[Date Prev][Date Next][Subject Prev][Subject Next][ Date Index][ Subject Index]

Re: XYWRITE digest 1043





XyWriters-
I probably spend more time playing with and dealing with diacriticals than anybody I know. I work as a consultant to the International Olympic Committee databasing all the Olympic results and the name spellings in the various languages contain literally hundreds of different accent marks. I work primarily in XyWrite since the original text files were coded in that format since about 1985. But the IOC and many other places need the material in MS Word or other similar formats (Excel especially) to place into their web sites. I've developed numerous ways to handle the problem, none of them simple.

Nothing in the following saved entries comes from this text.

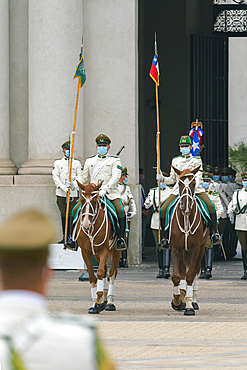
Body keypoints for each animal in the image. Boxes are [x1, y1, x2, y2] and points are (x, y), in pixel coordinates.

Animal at [75, 181, 122, 314]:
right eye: (81, 200)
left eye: (95, 200)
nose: (85, 225)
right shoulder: (86, 252)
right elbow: (92, 276)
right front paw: (95, 303)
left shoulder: (104, 250)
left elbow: (100, 272)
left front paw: (99, 299)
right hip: (96, 254)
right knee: (106, 270)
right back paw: (105, 300)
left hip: (116, 251)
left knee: (112, 273)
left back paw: (109, 301)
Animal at [170, 167, 208, 316]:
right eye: (179, 184)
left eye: (193, 183)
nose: (185, 208)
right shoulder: (175, 248)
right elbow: (176, 276)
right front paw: (177, 301)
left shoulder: (195, 249)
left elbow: (190, 276)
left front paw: (189, 305)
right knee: (181, 272)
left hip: (201, 249)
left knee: (196, 270)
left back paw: (193, 300)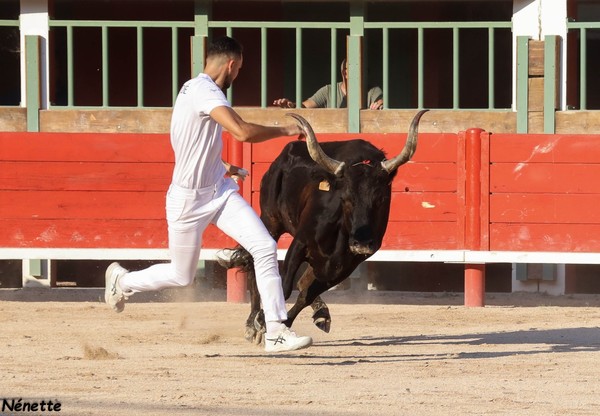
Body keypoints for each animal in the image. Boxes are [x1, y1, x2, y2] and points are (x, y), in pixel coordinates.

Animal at [224, 109, 426, 342]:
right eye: (345, 198)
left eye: (381, 199)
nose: (361, 244)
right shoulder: (300, 242)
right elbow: (285, 287)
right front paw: (264, 322)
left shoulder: (345, 265)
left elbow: (305, 293)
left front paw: (284, 324)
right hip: (270, 220)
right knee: (255, 262)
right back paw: (251, 324)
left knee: (303, 283)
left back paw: (320, 313)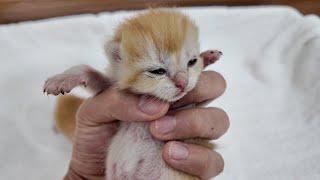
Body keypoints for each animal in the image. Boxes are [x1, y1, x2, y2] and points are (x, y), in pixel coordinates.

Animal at [43, 9, 221, 179]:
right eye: (157, 71)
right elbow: (89, 72)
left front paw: (207, 57)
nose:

First of all, it is not proper anymore to simple use "oe" etc. to replace
German umlauts. That is why we have computers and word processors so that
words can now be spelled correctly across various languages. Hungarian has
many unusual accent marks and they get livid if they are omitted as they
end up changing the meaning of many words, similar to the Miami Herald
story about dropping the tildes.
Secondly, the Western European accent marks are not a major problem - the
acutes, graves, umlauts, circumflexes,etc. ASCII recognizes these and they
show up on the screen correctly. Converting to MS Word via WordPort ends
up with these converted correctly as well. If you choose to convert
manually as a text file, this does not work, but one can write a simple XPL
program (I have several) that converts the diacriticals and then when
loaded into HTML they show up correctly.
A much bigger problem is Eastern European accents such as the hacek
(inverted v over a letter). They have no ASCII equivalent but in the late
80s I wrote programs so that XyWrite can recognize them and print them
correctly - but they are not WYSIWYG on the screen. I have learned to
recognize my arcane character codes for them.

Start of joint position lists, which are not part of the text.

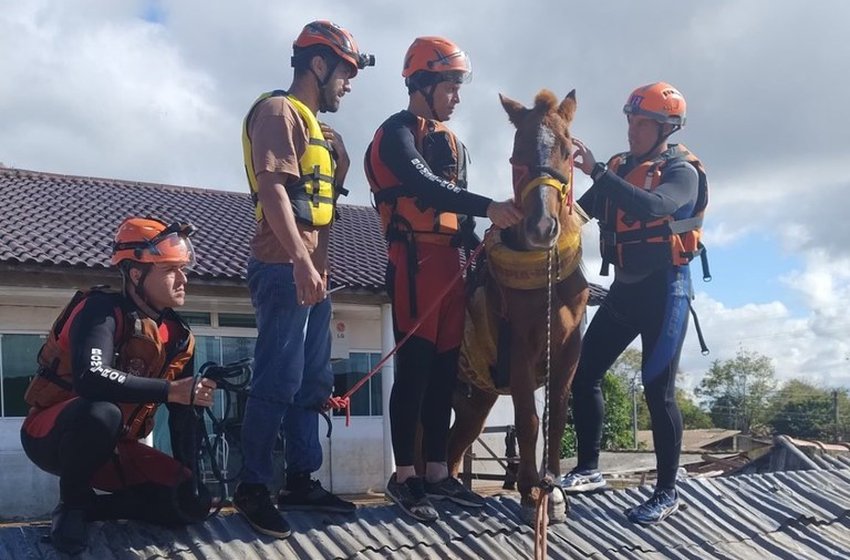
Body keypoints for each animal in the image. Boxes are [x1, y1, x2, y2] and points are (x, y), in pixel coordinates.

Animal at [444, 88, 588, 524]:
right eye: (515, 153)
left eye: (566, 149)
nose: (542, 228)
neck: (546, 278)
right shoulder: (521, 348)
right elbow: (528, 419)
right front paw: (529, 492)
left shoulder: (569, 351)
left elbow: (556, 416)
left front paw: (554, 492)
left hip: (475, 400)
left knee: (454, 446)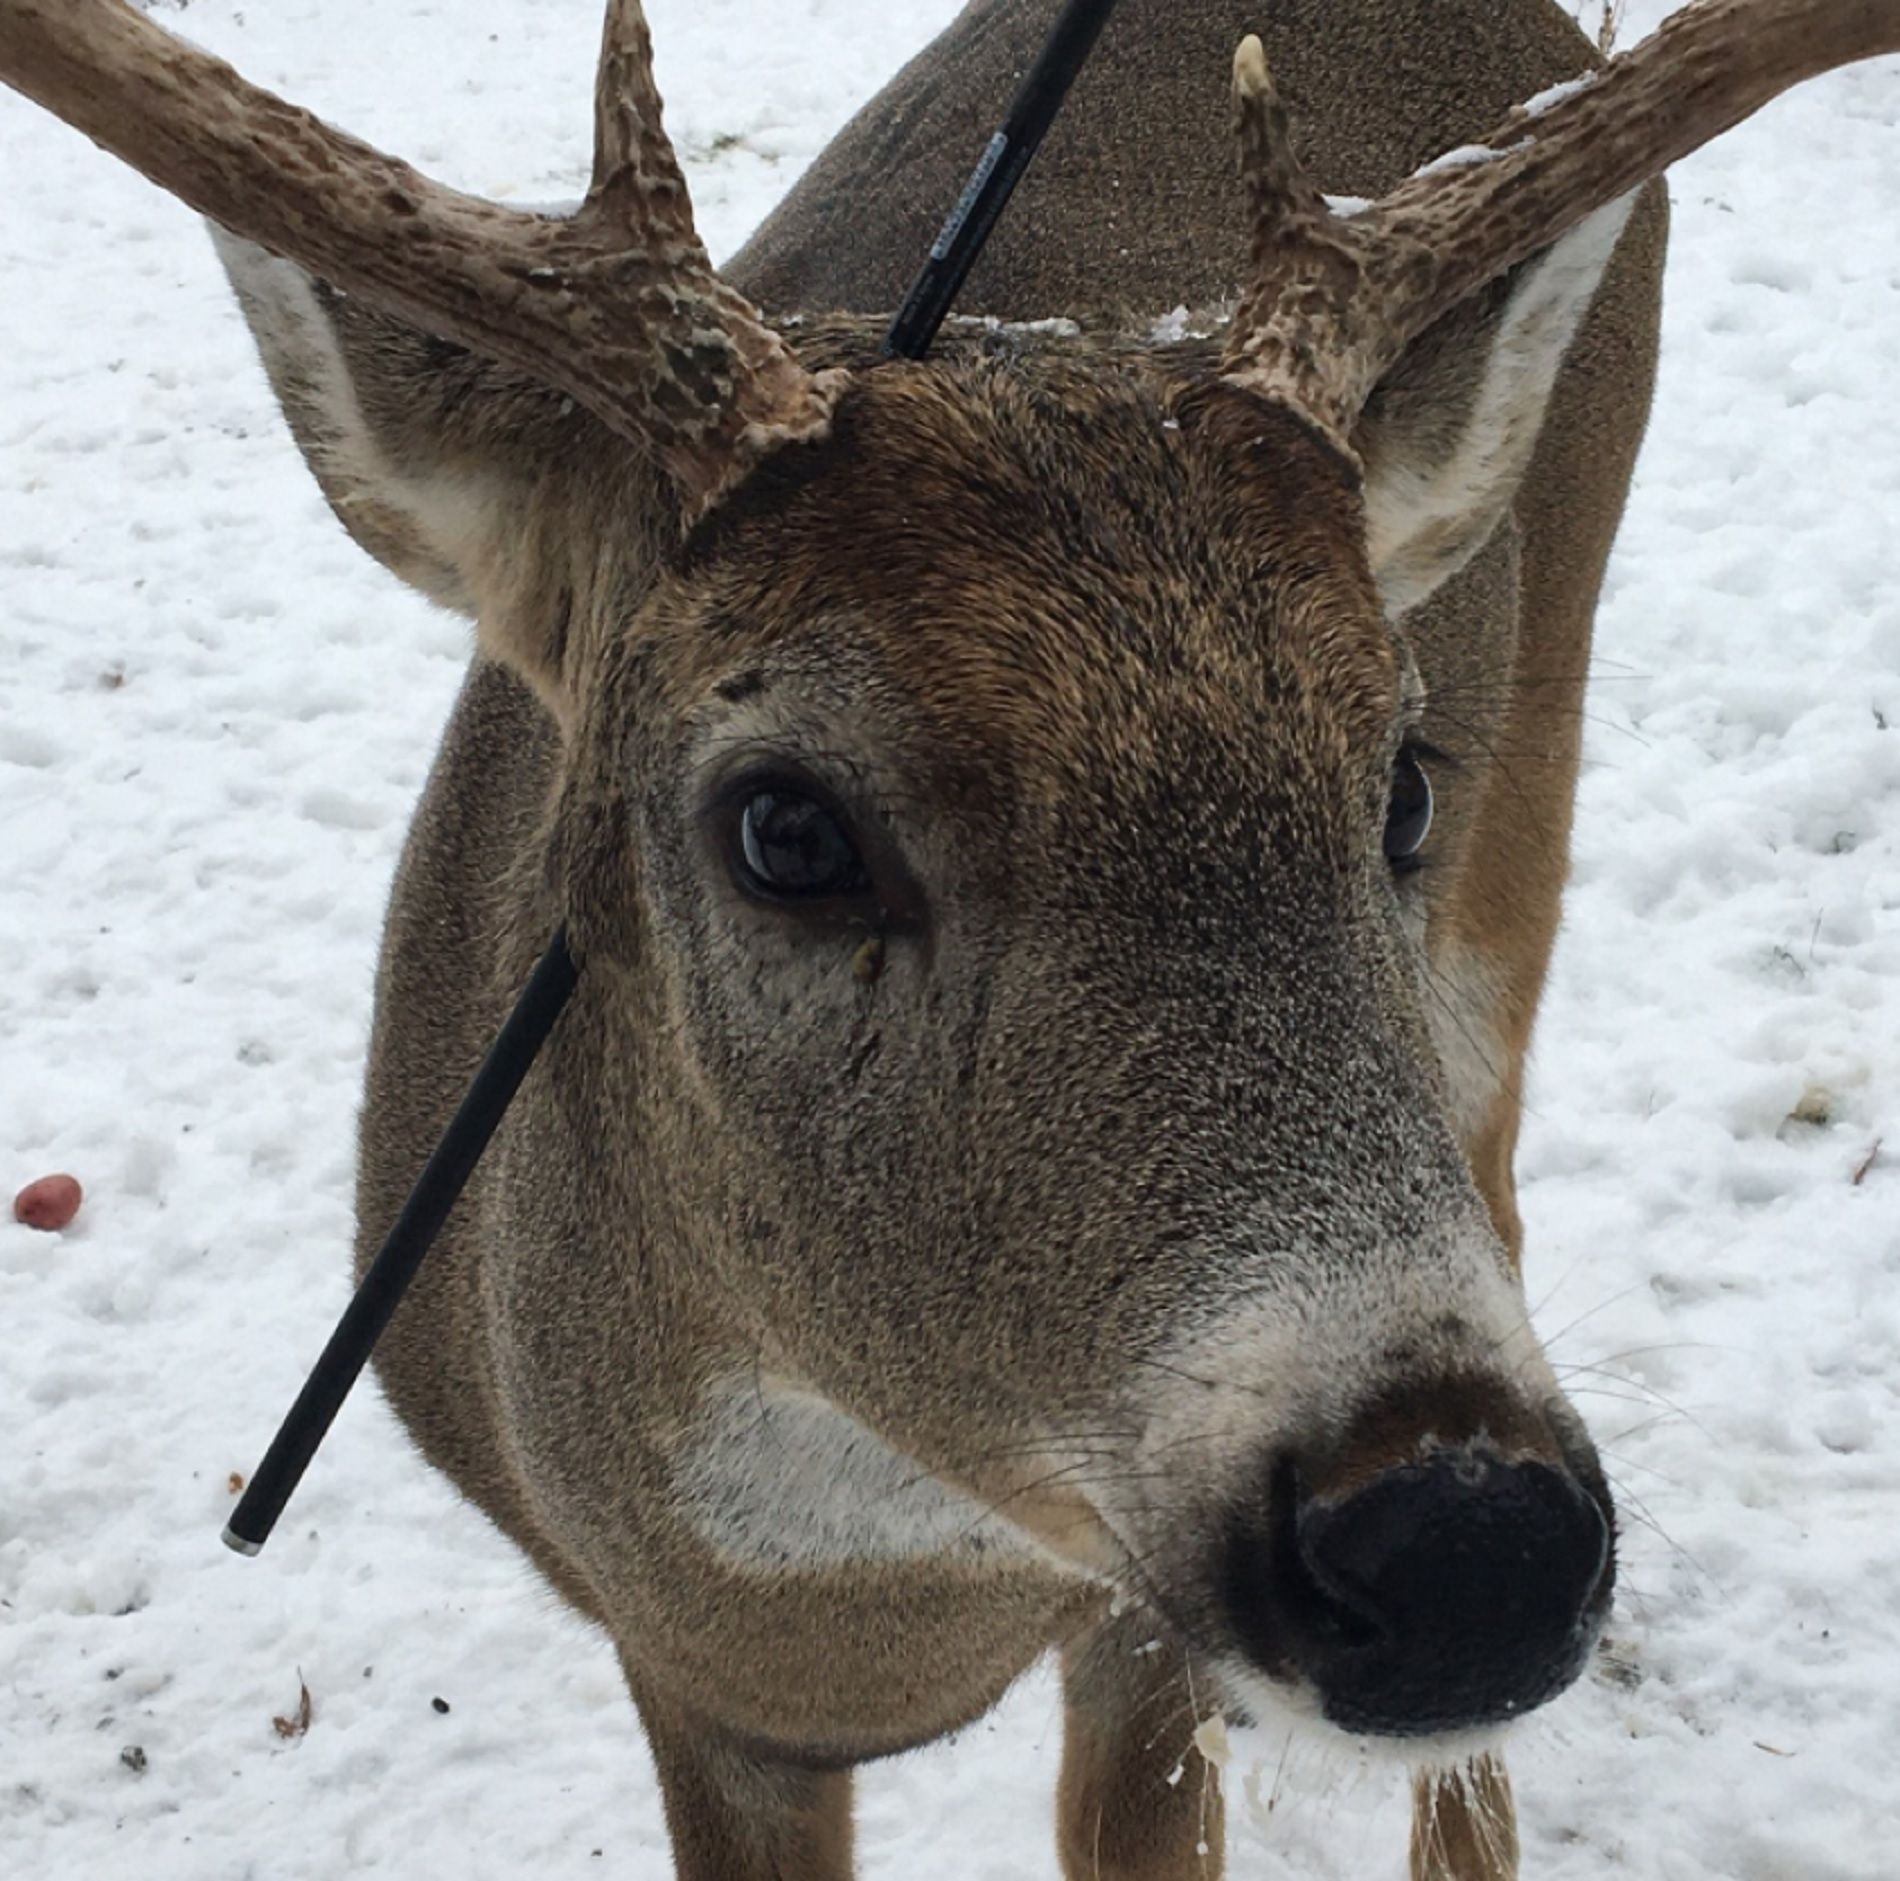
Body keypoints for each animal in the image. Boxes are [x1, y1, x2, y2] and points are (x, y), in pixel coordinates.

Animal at [7, 0, 1892, 1877]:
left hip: (1527, 834)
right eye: (784, 828)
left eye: (1401, 787)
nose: (1465, 1545)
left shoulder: (1132, 1633)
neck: (882, 1613)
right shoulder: (700, 1691)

Again these are handled in conversion by an XPL program to convert XyWrite
to MS Word diacriticals. It works somewhat like the old Adobe
Word-for-Word conversions. Each character has to be converted first to
coded format - all look like #s&v#. The ## is the symbol that this will be
a diacritical. The first letter "s" is the base, and the second "v" is the
diacritical mark. These get converted to MS Word or Excel or FoxPro and
then I have programs in them to convert #s&v# into the proper symbol - an s
with a hacek. That is not easy either because Microsucks has not provided
the ability to do a replace with these unusual accents marks so I had to
develop a strange macro that calls them from a separate file. Fortunately
it works.
Another possible way to handle diacriticals is to use the Character Map in
MS Office Accessories and cut/paste them into your e-mail document. That
is actually what I do a lot when writing a simple e-mail message.

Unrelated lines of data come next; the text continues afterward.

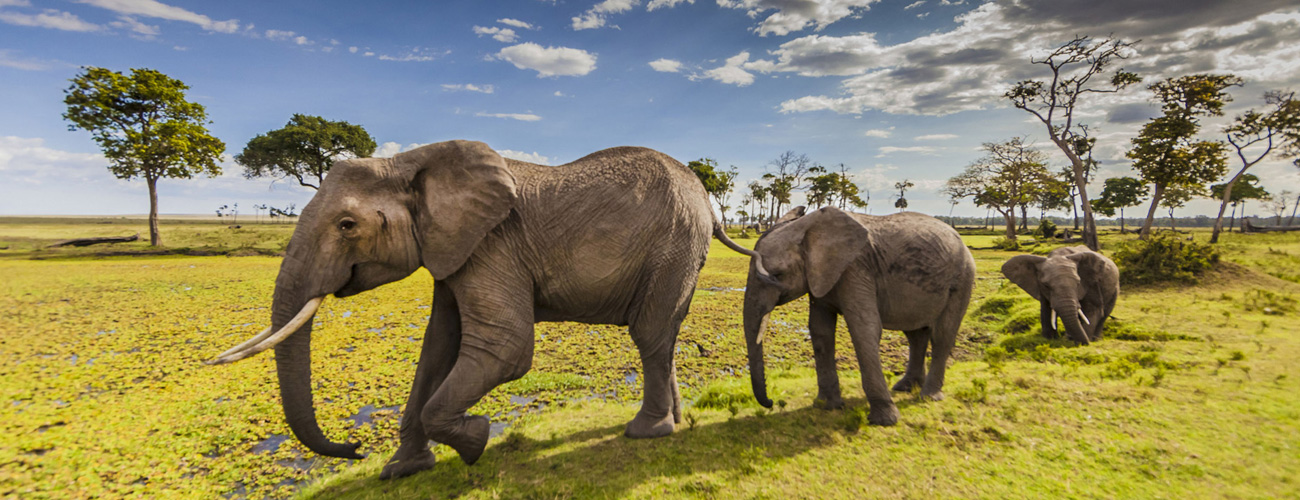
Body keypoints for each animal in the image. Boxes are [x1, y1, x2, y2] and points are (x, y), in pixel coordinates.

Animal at [204, 140, 764, 477]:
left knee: (649, 334)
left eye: (346, 226)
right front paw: (401, 471)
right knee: (662, 337)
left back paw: (646, 432)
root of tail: (708, 201)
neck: (409, 161)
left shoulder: (492, 244)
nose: (354, 449)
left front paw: (475, 443)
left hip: (674, 245)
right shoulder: (453, 249)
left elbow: (505, 347)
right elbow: (437, 346)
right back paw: (671, 424)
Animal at [743, 205, 977, 425]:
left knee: (942, 335)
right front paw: (826, 406)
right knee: (915, 335)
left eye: (778, 274)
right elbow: (820, 331)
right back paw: (905, 387)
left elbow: (864, 328)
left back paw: (928, 396)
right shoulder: (821, 276)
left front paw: (884, 421)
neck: (807, 228)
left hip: (963, 277)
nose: (771, 402)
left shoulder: (855, 268)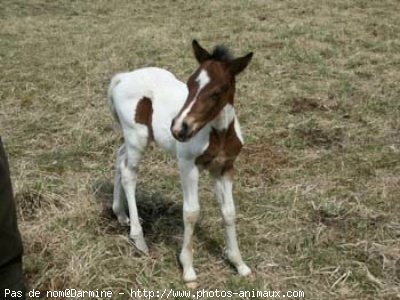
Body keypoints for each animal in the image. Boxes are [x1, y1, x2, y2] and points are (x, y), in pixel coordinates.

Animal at [107, 39, 253, 282]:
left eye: (218, 91)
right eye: (190, 84)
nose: (178, 128)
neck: (219, 134)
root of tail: (123, 77)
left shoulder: (224, 168)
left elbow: (229, 212)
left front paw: (239, 264)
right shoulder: (187, 164)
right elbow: (191, 212)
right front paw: (188, 268)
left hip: (138, 138)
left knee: (119, 157)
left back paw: (120, 214)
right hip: (137, 137)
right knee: (129, 172)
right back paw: (139, 239)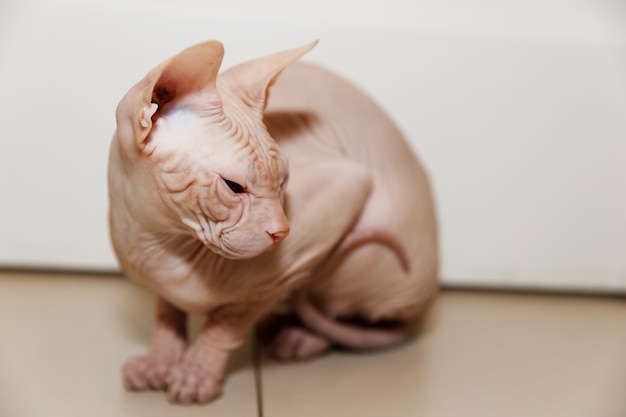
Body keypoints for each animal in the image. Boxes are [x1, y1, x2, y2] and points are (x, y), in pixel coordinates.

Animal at [107, 39, 436, 404]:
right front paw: (161, 361)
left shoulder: (333, 202)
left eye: (284, 181)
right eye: (233, 187)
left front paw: (197, 372)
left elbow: (227, 321)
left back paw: (298, 336)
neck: (156, 244)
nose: (282, 232)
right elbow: (166, 312)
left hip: (364, 250)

I would provide my XPL programs for the group but they tend to be very
specific to my set of coding. I use 7LJ3-7J.PRN for my printer file to
recognize these characters and the character set it use is slightly
different than a standard XyWrite character set. I chose it because it has
the capabililty to make more diacriticals than any other XyWrite character
set. If you're not using this *.PRN file, and you're likely not, my XPL
programs would not work for you.
Hopefully, someday much of this will be easier when Unicode gets to become
more standard, as Nathan Sivin has lamented before. His concern is Chinese
character sets which get even more complicated. But the current problem
with Unicode is the cut and paste function in MS Word - it does not
properly recognize Unicode yet, although one can enter Unicode characters
directly into the document. That makes conversion between programs fairly
difficult.
Sorry to go on, but this problem occupies a large part of my life. Hope
this has helped somebody.


Bill